Saved entries

◆ ◆ ◆ ◆ ◆ ◆ ◆

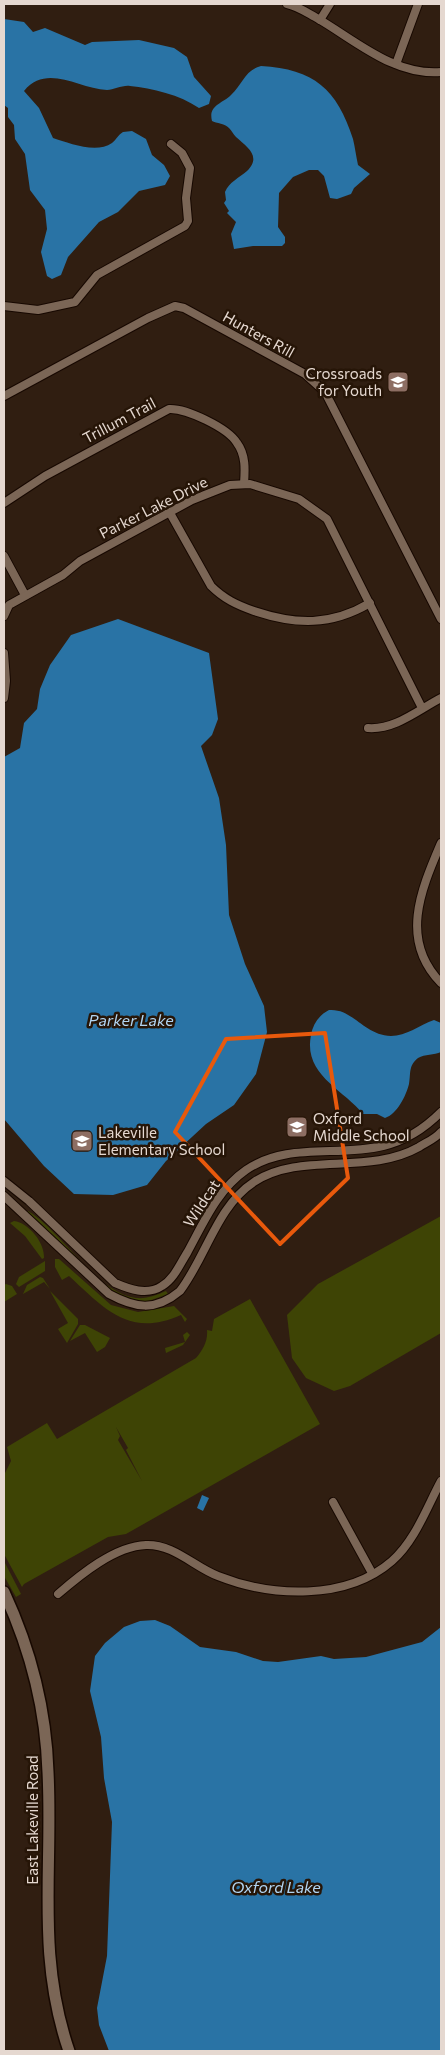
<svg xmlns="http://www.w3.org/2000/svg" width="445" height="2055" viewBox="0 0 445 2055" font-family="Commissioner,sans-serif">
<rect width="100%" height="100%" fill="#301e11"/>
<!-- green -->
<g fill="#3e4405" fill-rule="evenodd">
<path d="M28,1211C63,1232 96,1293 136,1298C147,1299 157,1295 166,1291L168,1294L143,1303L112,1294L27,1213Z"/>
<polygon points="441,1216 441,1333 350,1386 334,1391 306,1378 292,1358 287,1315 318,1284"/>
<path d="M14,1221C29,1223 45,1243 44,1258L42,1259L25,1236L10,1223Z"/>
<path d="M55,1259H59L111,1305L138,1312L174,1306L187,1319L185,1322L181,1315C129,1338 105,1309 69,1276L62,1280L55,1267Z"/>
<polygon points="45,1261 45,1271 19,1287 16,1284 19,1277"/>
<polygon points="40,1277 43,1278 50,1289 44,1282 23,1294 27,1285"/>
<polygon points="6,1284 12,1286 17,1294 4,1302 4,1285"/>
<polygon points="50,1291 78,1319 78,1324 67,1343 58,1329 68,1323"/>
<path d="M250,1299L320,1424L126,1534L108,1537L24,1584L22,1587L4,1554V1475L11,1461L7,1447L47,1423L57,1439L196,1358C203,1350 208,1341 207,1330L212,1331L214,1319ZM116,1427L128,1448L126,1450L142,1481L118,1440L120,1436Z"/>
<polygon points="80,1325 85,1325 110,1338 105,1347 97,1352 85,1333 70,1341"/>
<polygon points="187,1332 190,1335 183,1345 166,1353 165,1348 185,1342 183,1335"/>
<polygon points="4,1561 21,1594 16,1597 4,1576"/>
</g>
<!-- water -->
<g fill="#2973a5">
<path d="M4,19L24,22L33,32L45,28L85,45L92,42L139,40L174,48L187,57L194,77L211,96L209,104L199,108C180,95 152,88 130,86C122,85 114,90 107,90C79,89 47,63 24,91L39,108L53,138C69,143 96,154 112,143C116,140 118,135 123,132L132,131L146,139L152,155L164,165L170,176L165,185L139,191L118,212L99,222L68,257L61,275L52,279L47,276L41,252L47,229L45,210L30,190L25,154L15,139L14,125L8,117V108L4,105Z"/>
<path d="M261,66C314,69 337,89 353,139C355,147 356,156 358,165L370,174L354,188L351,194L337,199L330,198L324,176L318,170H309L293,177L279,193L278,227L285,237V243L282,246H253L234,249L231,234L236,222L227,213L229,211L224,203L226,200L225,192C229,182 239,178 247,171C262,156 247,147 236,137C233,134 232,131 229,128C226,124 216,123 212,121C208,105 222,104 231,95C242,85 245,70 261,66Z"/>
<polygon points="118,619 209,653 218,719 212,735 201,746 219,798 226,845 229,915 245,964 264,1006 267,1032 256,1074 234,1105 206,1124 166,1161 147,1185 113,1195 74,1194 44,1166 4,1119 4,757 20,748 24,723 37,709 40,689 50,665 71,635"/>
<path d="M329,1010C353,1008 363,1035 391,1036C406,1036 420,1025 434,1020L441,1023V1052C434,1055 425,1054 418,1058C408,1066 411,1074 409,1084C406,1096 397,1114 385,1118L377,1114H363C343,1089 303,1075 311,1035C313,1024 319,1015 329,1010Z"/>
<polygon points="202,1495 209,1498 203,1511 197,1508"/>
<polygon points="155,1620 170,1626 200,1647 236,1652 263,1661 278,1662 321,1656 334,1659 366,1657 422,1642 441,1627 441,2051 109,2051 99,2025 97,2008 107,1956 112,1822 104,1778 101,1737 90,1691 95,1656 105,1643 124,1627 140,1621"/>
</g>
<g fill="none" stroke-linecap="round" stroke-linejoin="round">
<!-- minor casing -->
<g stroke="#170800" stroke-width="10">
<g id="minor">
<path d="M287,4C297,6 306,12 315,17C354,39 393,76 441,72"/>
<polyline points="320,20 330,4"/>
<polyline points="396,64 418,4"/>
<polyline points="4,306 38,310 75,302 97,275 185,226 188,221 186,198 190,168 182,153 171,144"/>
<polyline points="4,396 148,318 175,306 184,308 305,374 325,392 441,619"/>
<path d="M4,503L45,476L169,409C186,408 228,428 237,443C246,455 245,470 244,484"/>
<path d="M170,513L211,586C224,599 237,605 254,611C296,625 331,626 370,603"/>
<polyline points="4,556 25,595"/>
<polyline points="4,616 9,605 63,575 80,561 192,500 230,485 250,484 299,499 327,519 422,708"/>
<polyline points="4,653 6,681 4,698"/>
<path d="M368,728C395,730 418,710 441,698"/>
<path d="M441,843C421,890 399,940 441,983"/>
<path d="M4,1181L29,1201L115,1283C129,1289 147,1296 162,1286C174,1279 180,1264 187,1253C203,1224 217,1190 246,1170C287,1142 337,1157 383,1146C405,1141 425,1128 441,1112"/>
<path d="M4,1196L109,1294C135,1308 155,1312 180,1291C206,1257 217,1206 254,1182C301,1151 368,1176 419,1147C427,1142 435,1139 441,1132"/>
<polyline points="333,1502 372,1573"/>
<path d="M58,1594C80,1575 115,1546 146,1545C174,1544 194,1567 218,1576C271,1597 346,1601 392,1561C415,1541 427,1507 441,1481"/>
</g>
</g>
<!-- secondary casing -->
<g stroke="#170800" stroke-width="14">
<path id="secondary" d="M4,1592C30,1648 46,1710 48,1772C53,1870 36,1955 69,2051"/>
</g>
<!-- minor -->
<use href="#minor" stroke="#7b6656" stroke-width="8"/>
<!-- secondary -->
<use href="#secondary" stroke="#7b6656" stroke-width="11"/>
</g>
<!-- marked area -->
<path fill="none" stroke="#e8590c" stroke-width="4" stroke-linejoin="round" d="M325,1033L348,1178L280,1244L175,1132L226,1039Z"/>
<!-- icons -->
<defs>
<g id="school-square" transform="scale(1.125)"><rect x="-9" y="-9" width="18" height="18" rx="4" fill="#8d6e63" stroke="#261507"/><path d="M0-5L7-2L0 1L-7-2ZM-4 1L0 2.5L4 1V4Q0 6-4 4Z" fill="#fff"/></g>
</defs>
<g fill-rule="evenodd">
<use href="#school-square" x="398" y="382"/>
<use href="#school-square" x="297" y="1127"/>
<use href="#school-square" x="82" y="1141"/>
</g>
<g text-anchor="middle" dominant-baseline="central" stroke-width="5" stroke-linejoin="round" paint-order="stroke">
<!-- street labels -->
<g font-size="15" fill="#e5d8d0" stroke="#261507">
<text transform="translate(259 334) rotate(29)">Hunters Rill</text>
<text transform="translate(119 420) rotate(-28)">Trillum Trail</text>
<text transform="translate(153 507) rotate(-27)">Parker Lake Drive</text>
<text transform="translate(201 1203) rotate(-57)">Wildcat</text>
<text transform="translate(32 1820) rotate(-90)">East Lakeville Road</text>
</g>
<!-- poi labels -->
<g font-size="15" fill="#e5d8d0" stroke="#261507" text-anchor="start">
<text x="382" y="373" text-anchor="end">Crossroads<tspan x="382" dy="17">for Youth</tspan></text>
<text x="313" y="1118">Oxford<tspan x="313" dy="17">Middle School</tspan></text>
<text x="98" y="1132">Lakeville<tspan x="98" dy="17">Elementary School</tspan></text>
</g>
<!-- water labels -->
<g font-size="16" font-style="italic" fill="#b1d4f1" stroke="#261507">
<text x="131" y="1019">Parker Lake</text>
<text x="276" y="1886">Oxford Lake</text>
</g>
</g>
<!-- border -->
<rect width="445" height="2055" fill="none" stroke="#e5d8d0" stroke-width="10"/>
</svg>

◆ ◆ ◆ ◆ ◆ ◆ ◆

Work instruction> Output the data above exactly; pictures do not belong in the copy.

Answer to the problem>
<svg xmlns="http://www.w3.org/2000/svg" width="445" height="2055" viewBox="0 0 445 2055" font-family="Commissioner,sans-serif">
<rect width="100%" height="100%" fill="#301e11"/>
<!-- green -->
<g fill="#3e4405" fill-rule="evenodd">
<path d="M28,1211C63,1232 96,1293 136,1298C147,1299 157,1295 166,1291L168,1294L143,1303L112,1294L27,1213Z"/>
<polygon points="441,1216 441,1333 350,1386 334,1391 306,1378 292,1358 287,1315 318,1284"/>
<path d="M14,1221C29,1223 45,1243 44,1258L42,1259L25,1236L10,1223Z"/>
<path d="M55,1259H59L111,1305L138,1312L174,1306L187,1319L185,1322L181,1315C129,1338 105,1309 69,1276L62,1280L55,1267Z"/>
<polygon points="45,1261 45,1271 19,1287 16,1284 19,1277"/>
<polygon points="40,1277 43,1278 50,1289 44,1282 23,1294 27,1285"/>
<polygon points="6,1284 12,1286 17,1294 4,1302 4,1285"/>
<polygon points="50,1291 78,1319 78,1324 67,1343 58,1329 68,1323"/>
<path d="M250,1299L320,1424L126,1534L108,1537L24,1584L22,1587L4,1554V1475L11,1461L7,1447L47,1423L57,1439L196,1358C203,1350 208,1341 207,1330L212,1331L214,1319ZM116,1427L128,1448L126,1450L142,1481L118,1440L120,1436Z"/>
<polygon points="80,1325 85,1325 110,1338 105,1347 97,1352 85,1333 70,1341"/>
<polygon points="187,1332 190,1335 183,1345 166,1353 165,1348 185,1342 183,1335"/>
<polygon points="4,1561 21,1594 16,1597 4,1576"/>
</g>
<!-- water -->
<g fill="#2973a5">
<path d="M4,19L24,22L33,32L45,28L85,45L92,42L139,40L174,48L187,57L194,77L211,96L209,104L199,108C180,95 152,88 130,86C122,85 114,90 107,90C79,89 47,63 24,91L39,108L53,138C69,143 96,154 112,143C116,140 118,135 123,132L132,131L146,139L152,155L164,165L170,176L165,185L139,191L118,212L99,222L68,257L61,275L52,279L47,276L41,252L47,229L45,210L30,190L25,154L15,139L14,125L8,117V108L4,105Z"/>
<path d="M261,66C314,69 337,89 353,139C355,147 356,156 358,165L370,174L354,188L351,194L337,199L330,198L324,176L318,170H309L293,177L279,193L278,227L285,237V243L282,246H253L234,249L231,234L236,222L227,213L229,211L224,203L226,200L225,192C229,182 239,178 247,171C262,156 247,147 236,137C233,134 232,131 229,128C226,124 216,123 212,121C208,105 222,104 231,95C242,85 245,70 261,66Z"/>
<polygon points="118,619 209,653 218,719 212,735 201,746 219,798 226,845 229,915 245,964 264,1006 267,1032 256,1074 234,1105 206,1124 166,1161 147,1185 113,1195 74,1194 44,1166 4,1119 4,757 20,748 24,723 37,709 40,689 50,665 71,635"/>
<path d="M329,1010C353,1008 363,1035 391,1036C406,1036 420,1025 434,1020L441,1023V1052C434,1055 425,1054 418,1058C408,1066 411,1074 409,1084C406,1096 397,1114 385,1118L377,1114H363C343,1089 303,1075 311,1035C313,1024 319,1015 329,1010Z"/>
<polygon points="202,1495 209,1498 203,1511 197,1508"/>
<polygon points="155,1620 170,1626 200,1647 236,1652 263,1661 278,1662 321,1656 334,1659 366,1657 422,1642 441,1627 441,2051 109,2051 99,2025 97,2008 107,1956 112,1822 104,1778 101,1737 90,1691 95,1656 105,1643 124,1627 140,1621"/>
</g>
<g fill="none" stroke-linecap="round" stroke-linejoin="round">
<!-- minor casing -->
<g stroke="#170800" stroke-width="10">
<g id="minor">
<path d="M287,4C297,6 306,12 315,17C354,39 393,76 441,72"/>
<polyline points="320,20 330,4"/>
<polyline points="396,64 418,4"/>
<polyline points="4,306 38,310 75,302 97,275 185,226 188,221 186,198 190,168 182,153 171,144"/>
<polyline points="4,396 148,318 175,306 184,308 305,374 325,392 441,619"/>
<path d="M4,503L45,476L169,409C186,408 228,428 237,443C246,455 245,470 244,484"/>
<path d="M170,513L211,586C224,599 237,605 254,611C296,625 331,626 370,603"/>
<polyline points="4,556 25,595"/>
<polyline points="4,616 9,605 63,575 80,561 192,500 230,485 250,484 299,499 327,519 422,708"/>
<polyline points="4,653 6,681 4,698"/>
<path d="M368,728C395,730 418,710 441,698"/>
<path d="M441,843C421,890 399,940 441,983"/>
<path d="M4,1181L29,1201L115,1283C129,1289 147,1296 162,1286C174,1279 180,1264 187,1253C203,1224 217,1190 246,1170C287,1142 337,1157 383,1146C405,1141 425,1128 441,1112"/>
<path d="M4,1196L109,1294C135,1308 155,1312 180,1291C206,1257 217,1206 254,1182C301,1151 368,1176 419,1147C427,1142 435,1139 441,1132"/>
<polyline points="333,1502 372,1573"/>
<path d="M58,1594C80,1575 115,1546 146,1545C174,1544 194,1567 218,1576C271,1597 346,1601 392,1561C415,1541 427,1507 441,1481"/>
</g>
</g>
<!-- secondary casing -->
<g stroke="#170800" stroke-width="14">
<path id="secondary" d="M4,1592C30,1648 46,1710 48,1772C53,1870 36,1955 69,2051"/>
</g>
<!-- minor -->
<use href="#minor" stroke="#7b6656" stroke-width="8"/>
<!-- secondary -->
<use href="#secondary" stroke="#7b6656" stroke-width="11"/>
</g>
<!-- marked area -->
<path fill="none" stroke="#e8590c" stroke-width="4" stroke-linejoin="round" d="M325,1033L348,1178L280,1244L175,1132L226,1039Z"/>
<!-- icons -->
<defs>
<g id="school-square" transform="scale(1.125)"><rect x="-9" y="-9" width="18" height="18" rx="4" fill="#8d6e63" stroke="#261507"/><path d="M0-5L7-2L0 1L-7-2ZM-4 1L0 2.5L4 1V4Q0 6-4 4Z" fill="#fff"/></g>
</defs>
<g fill-rule="evenodd">
<use href="#school-square" x="398" y="382"/>
<use href="#school-square" x="297" y="1127"/>
<use href="#school-square" x="82" y="1141"/>
</g>
<g text-anchor="middle" dominant-baseline="central" stroke-width="5" stroke-linejoin="round" paint-order="stroke">
<!-- street labels -->
<g font-size="15" fill="#e5d8d0" stroke="#261507">
<text transform="translate(259 334) rotate(29)">Hunters Rill</text>
<text transform="translate(119 420) rotate(-28)">Trillum Trail</text>
<text transform="translate(153 507) rotate(-27)">Parker Lake Drive</text>
<text transform="translate(201 1203) rotate(-57)">Wildcat</text>
<text transform="translate(32 1820) rotate(-90)">East Lakeville Road</text>
</g>
<!-- poi labels -->
<g font-size="15" fill="#e5d8d0" stroke="#261507" text-anchor="start">
<text x="382" y="373" text-anchor="end">Crossroads<tspan x="382" dy="17">for Youth</tspan></text>
<text x="313" y="1118">Oxford<tspan x="313" dy="17">Middle School</tspan></text>
<text x="98" y="1132">Lakeville<tspan x="98" dy="17">Elementary School</tspan></text>
</g>
<!-- water labels -->
<g font-size="16" font-style="italic" fill="#b1d4f1" stroke="#261507">
<text x="131" y="1019">Parker Lake</text>
<text x="276" y="1886">Oxford Lake</text>
</g>
</g>
<!-- border -->
<rect width="445" height="2055" fill="none" stroke="#e5d8d0" stroke-width="10"/>
</svg>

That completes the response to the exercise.